Approval of God: Leslie Charteris was pleased with the casting of Ian Ogilvy in Return of the Saint and Simon Dutton in the short-lived 1989 series.
Creator's Favorite Episode: While Leslie Charteris remarked that "The Pearls of Peace", which appeared in Senor Saint was his favorite Saint story, he chose to include "The Arrow of God" when asked for his "best" work for the 1955 book, "My Best Murder Story", edited by David Cooke.
Disowned Adaptation: Leslie Charteris disliked the 1940s films due to the amount of liberties taken with the scripts and he felt that George Sanders was miscast. He felt the same about Louis Howard in The Saint in New York.
Approval of God: Leslie Chateris was very pleased with Roger Moore, saying that he was by far the best Saint, but that he looked much more like the Saint in the early books rather than the ones from the 1950's and 60's.
Awesome, Dear Boy: Roger Moore was a fan of the books and was excited to play Simon Templar. Prior to this show, he'd even tried to buy the rights to the stories himself so he could produce his own version.
California Doubling: In order to save on productions costs, British locations were substituted for some of the exotic locations.
Even though the Two-Part Episode "Vendetta for the Saint" was set in Italy, production on location took place in Malta.
Disowned Adaptation: To hit the hour-long runtime, some of Charteris' stories would have extra plot or Padding (all the black-and-white episodes are based on short stories, novellas or even novels; the colour episodes featured more original scripts, but some were still based on published works). Harry Junkin, the script editor, would find that Charteris had left notes on the scripts saying "Fit for junkin".
Despite this, however, Charteris would later oversee the novelisations of several TV episodes, which would be written by staff writers but published (initially) under Charteris' name.
Missing Episode: The 47 colour episodes show up much more often in syndication (on British TV, anyway) than the 71 black-and-white ones. (However, the entire series is available on DVD.)

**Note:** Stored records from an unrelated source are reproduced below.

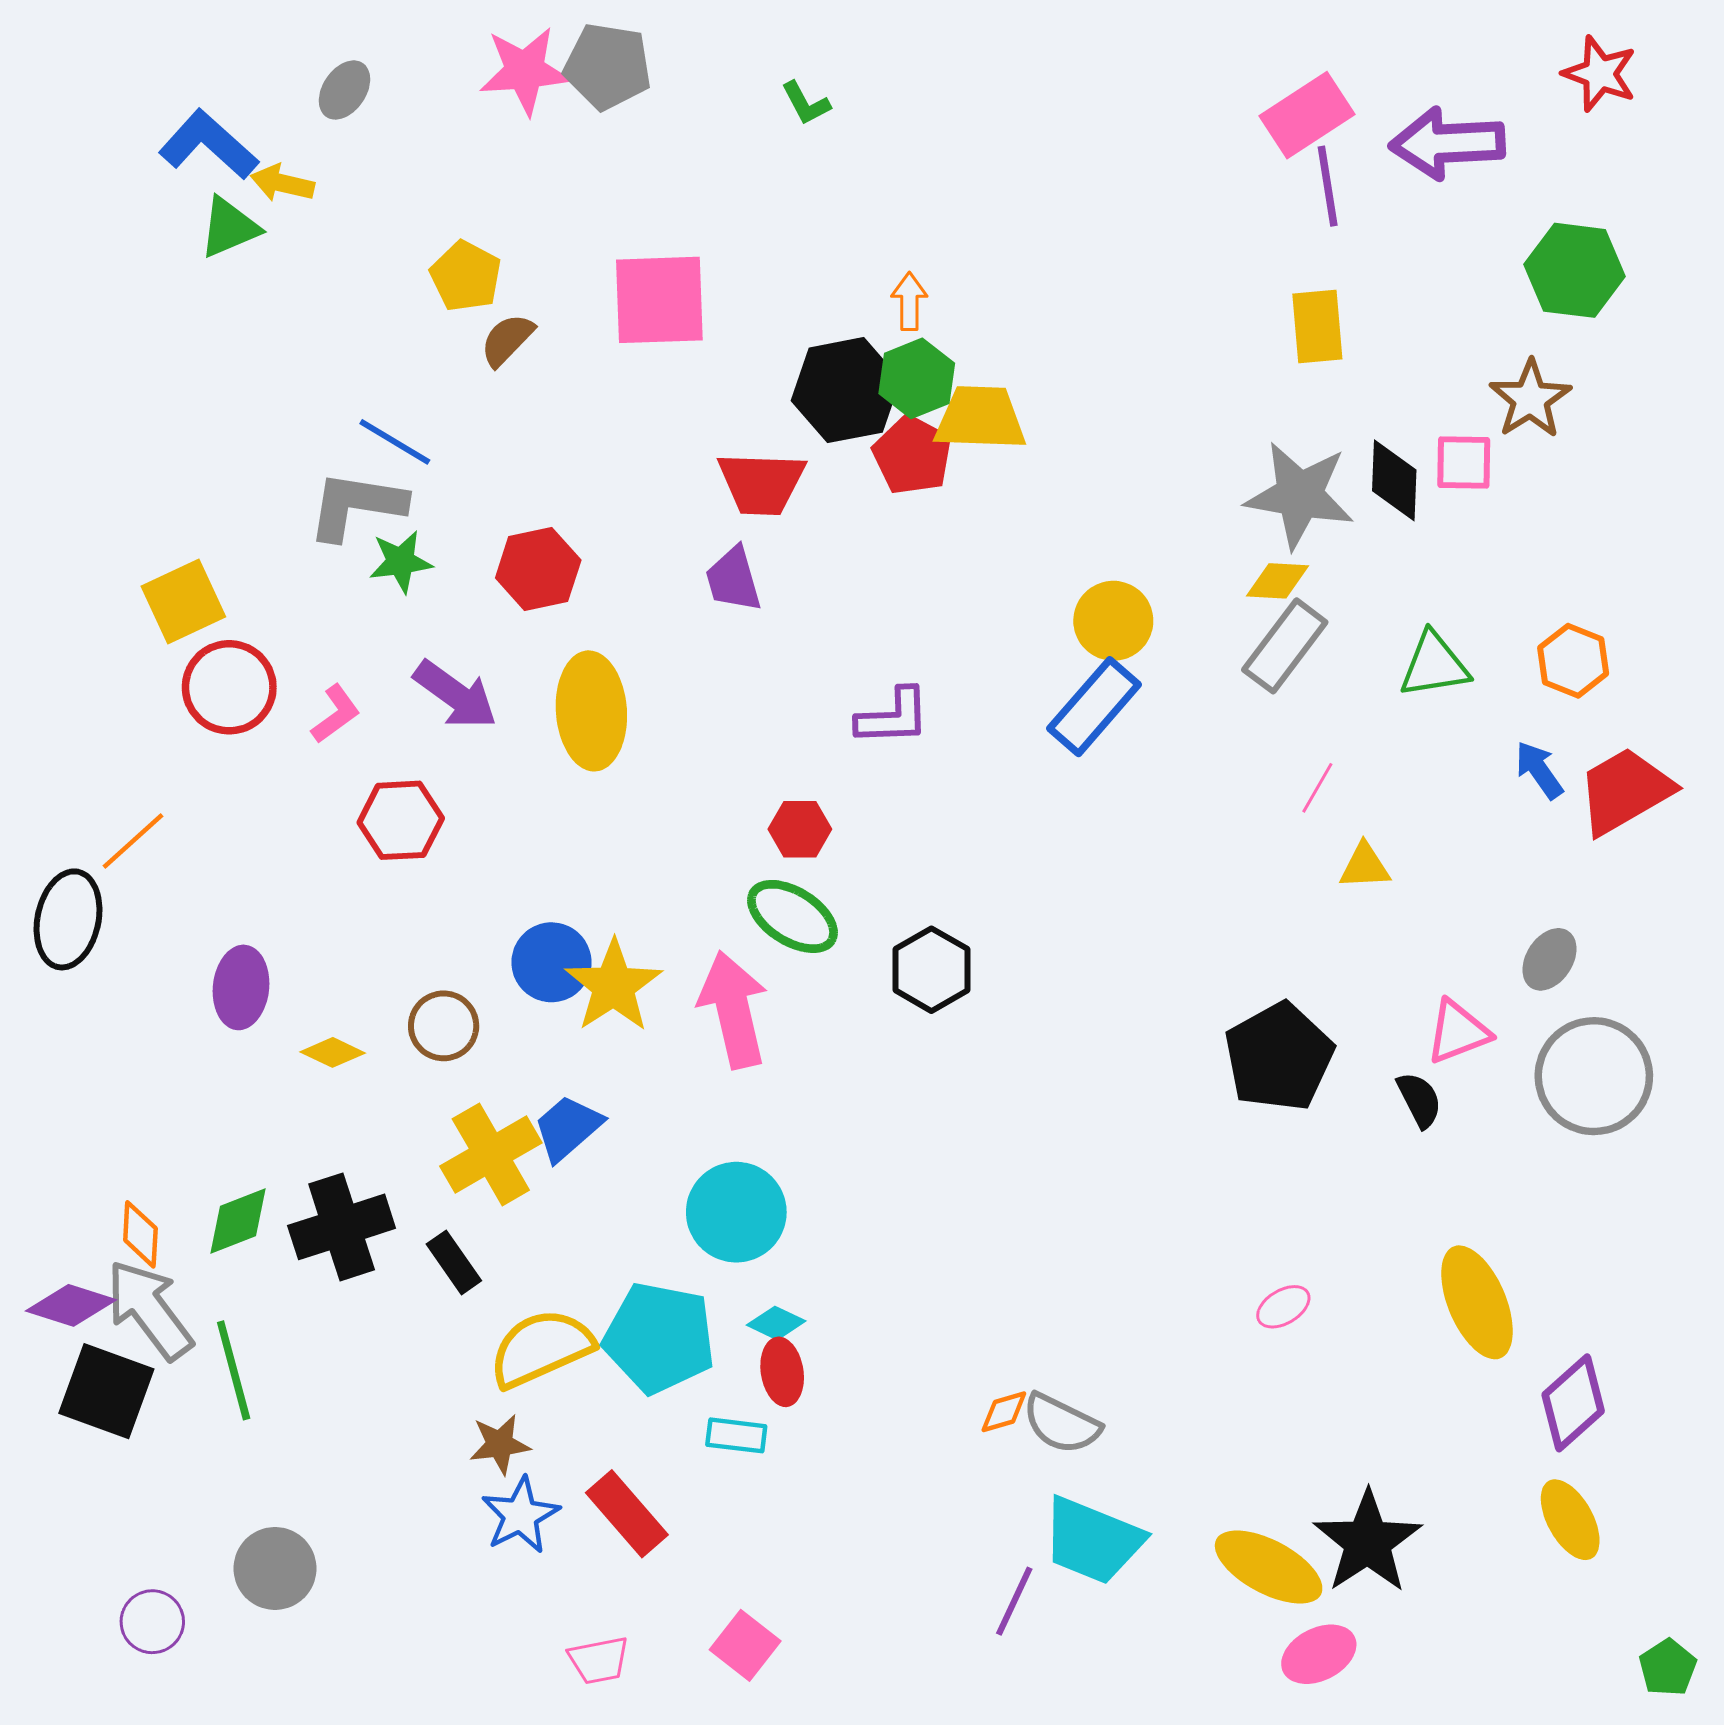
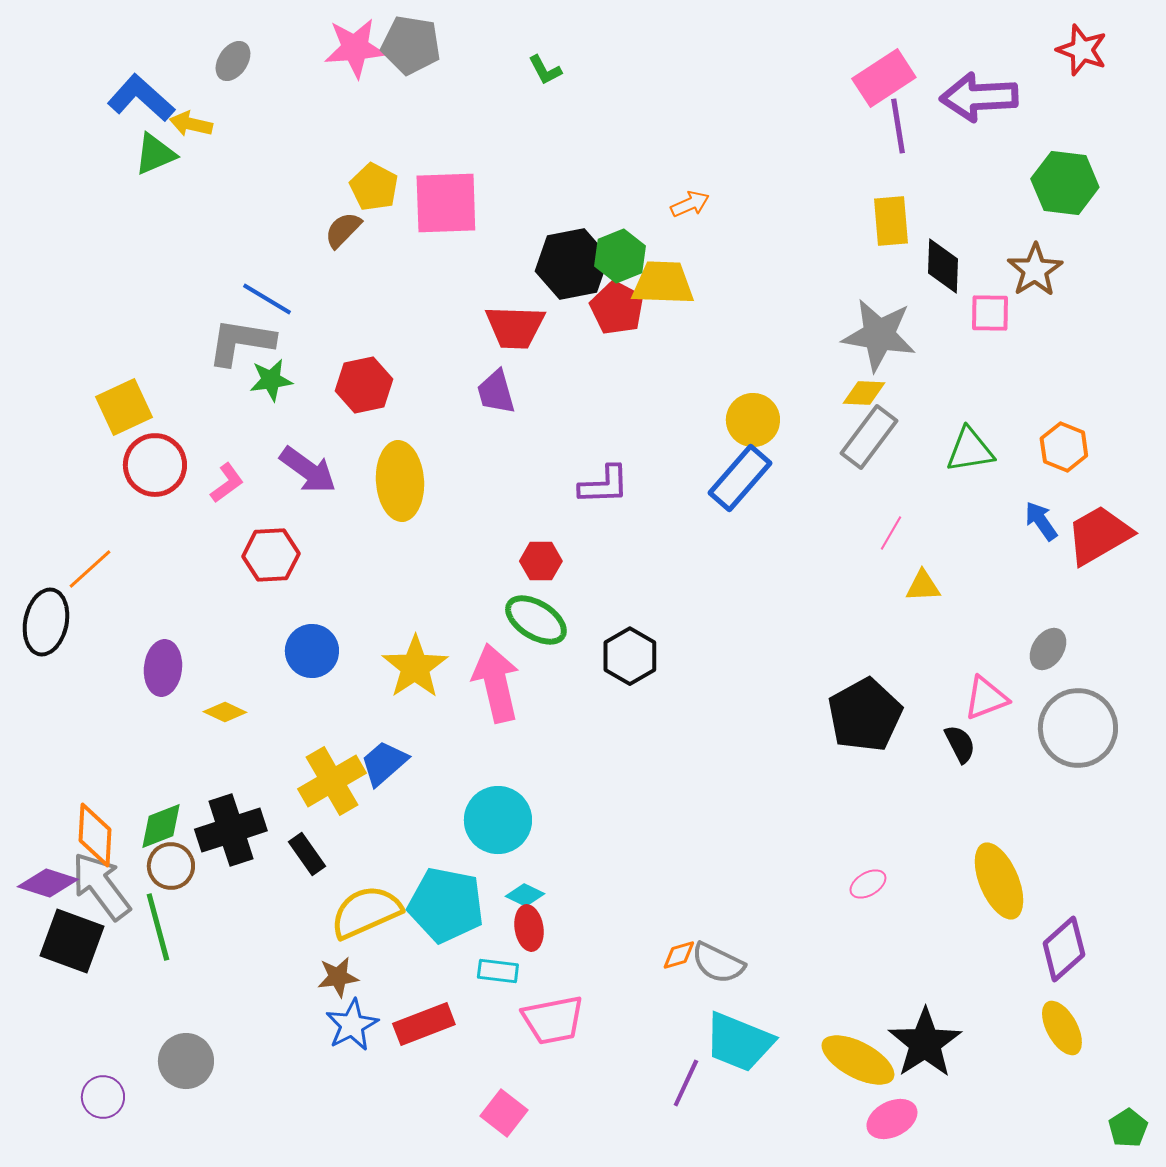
yellow pentagon: (466, 276) -> (374, 187), moved
orange arrow: (909, 301) -> (690, 204), moved, turned 66
black diamond: (1394, 480) -> (943, 266), moved
blue circle: (551, 962) -> (312, 651), moved
brown circle: (444, 1026) -> (171, 866), moved
orange diamond: (140, 1234) -> (95, 835), size x1.4
red rectangle: (627, 1514) -> (424, 1024), turned -70
pink trapezoid: (599, 1660) -> (553, 1020), moved, size x1.5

Old Shame: Peter Wyngarde was embarrassed about his guest role in "The Gadic Collection" as villainous Turk in brownface. In Channel 4's It Was Alright in the 1960s, he said that he was against the idea, but relented, as he hoped it would lead to him playing Othello.
Overtook the Manga: By the time the series went to colour, most of the original stories had been adapted and with the contract running down, ATV-ITC penned a new contract to continue the series with newly created stories that Leslie Charteris had the right to request any changes he wanted. The producers had to submit the stories to Charteris, but they were not legally obligated to take any of his advice — advice that they were paying him a steep consulting fee for.
The Other Darrin: Chief Inspector Teal, the only character from the Charteris works other than guess who to appear on a recurring basis, was recast three times before settling on Ivor Dean to play the role.
Recast as a Regular: Ivor Dean appeared as a villain in "Starring the Saint" before becoming the third and final actor to play Inspector Teal.
Recursive Adaptation: Many comic strip arcs and TV episodes received prose adaptations by Leslie Charteris and other writers. These adaptations fit into the Saint's literary continuity. Examples include "The Saint in Trouble" (has a footnote to the events of "The Last Hero") and "Salvage for the Saint".
Recycled Script: "The Invisible Millionaire" has a similar plot to The Avengers (1960s) episode "Death of a Great Dane", in which a millionaire dies and his employees keep everything running as normal, allowing them to sell off his assets.
But by the time we came to the end of the series we were often writing the scenes in the office and sending them straight down to the floor to shoot.[...] One of the last episodes we did, "Island of Chance", Harry [Junkin] was practically finishing off the script as they shot it downstairs. In the story the three characters were wandering through caves and one of them says, 'What's that I smell?' I wrote back, 'It's the script!' gave it to Harry and he cracked up.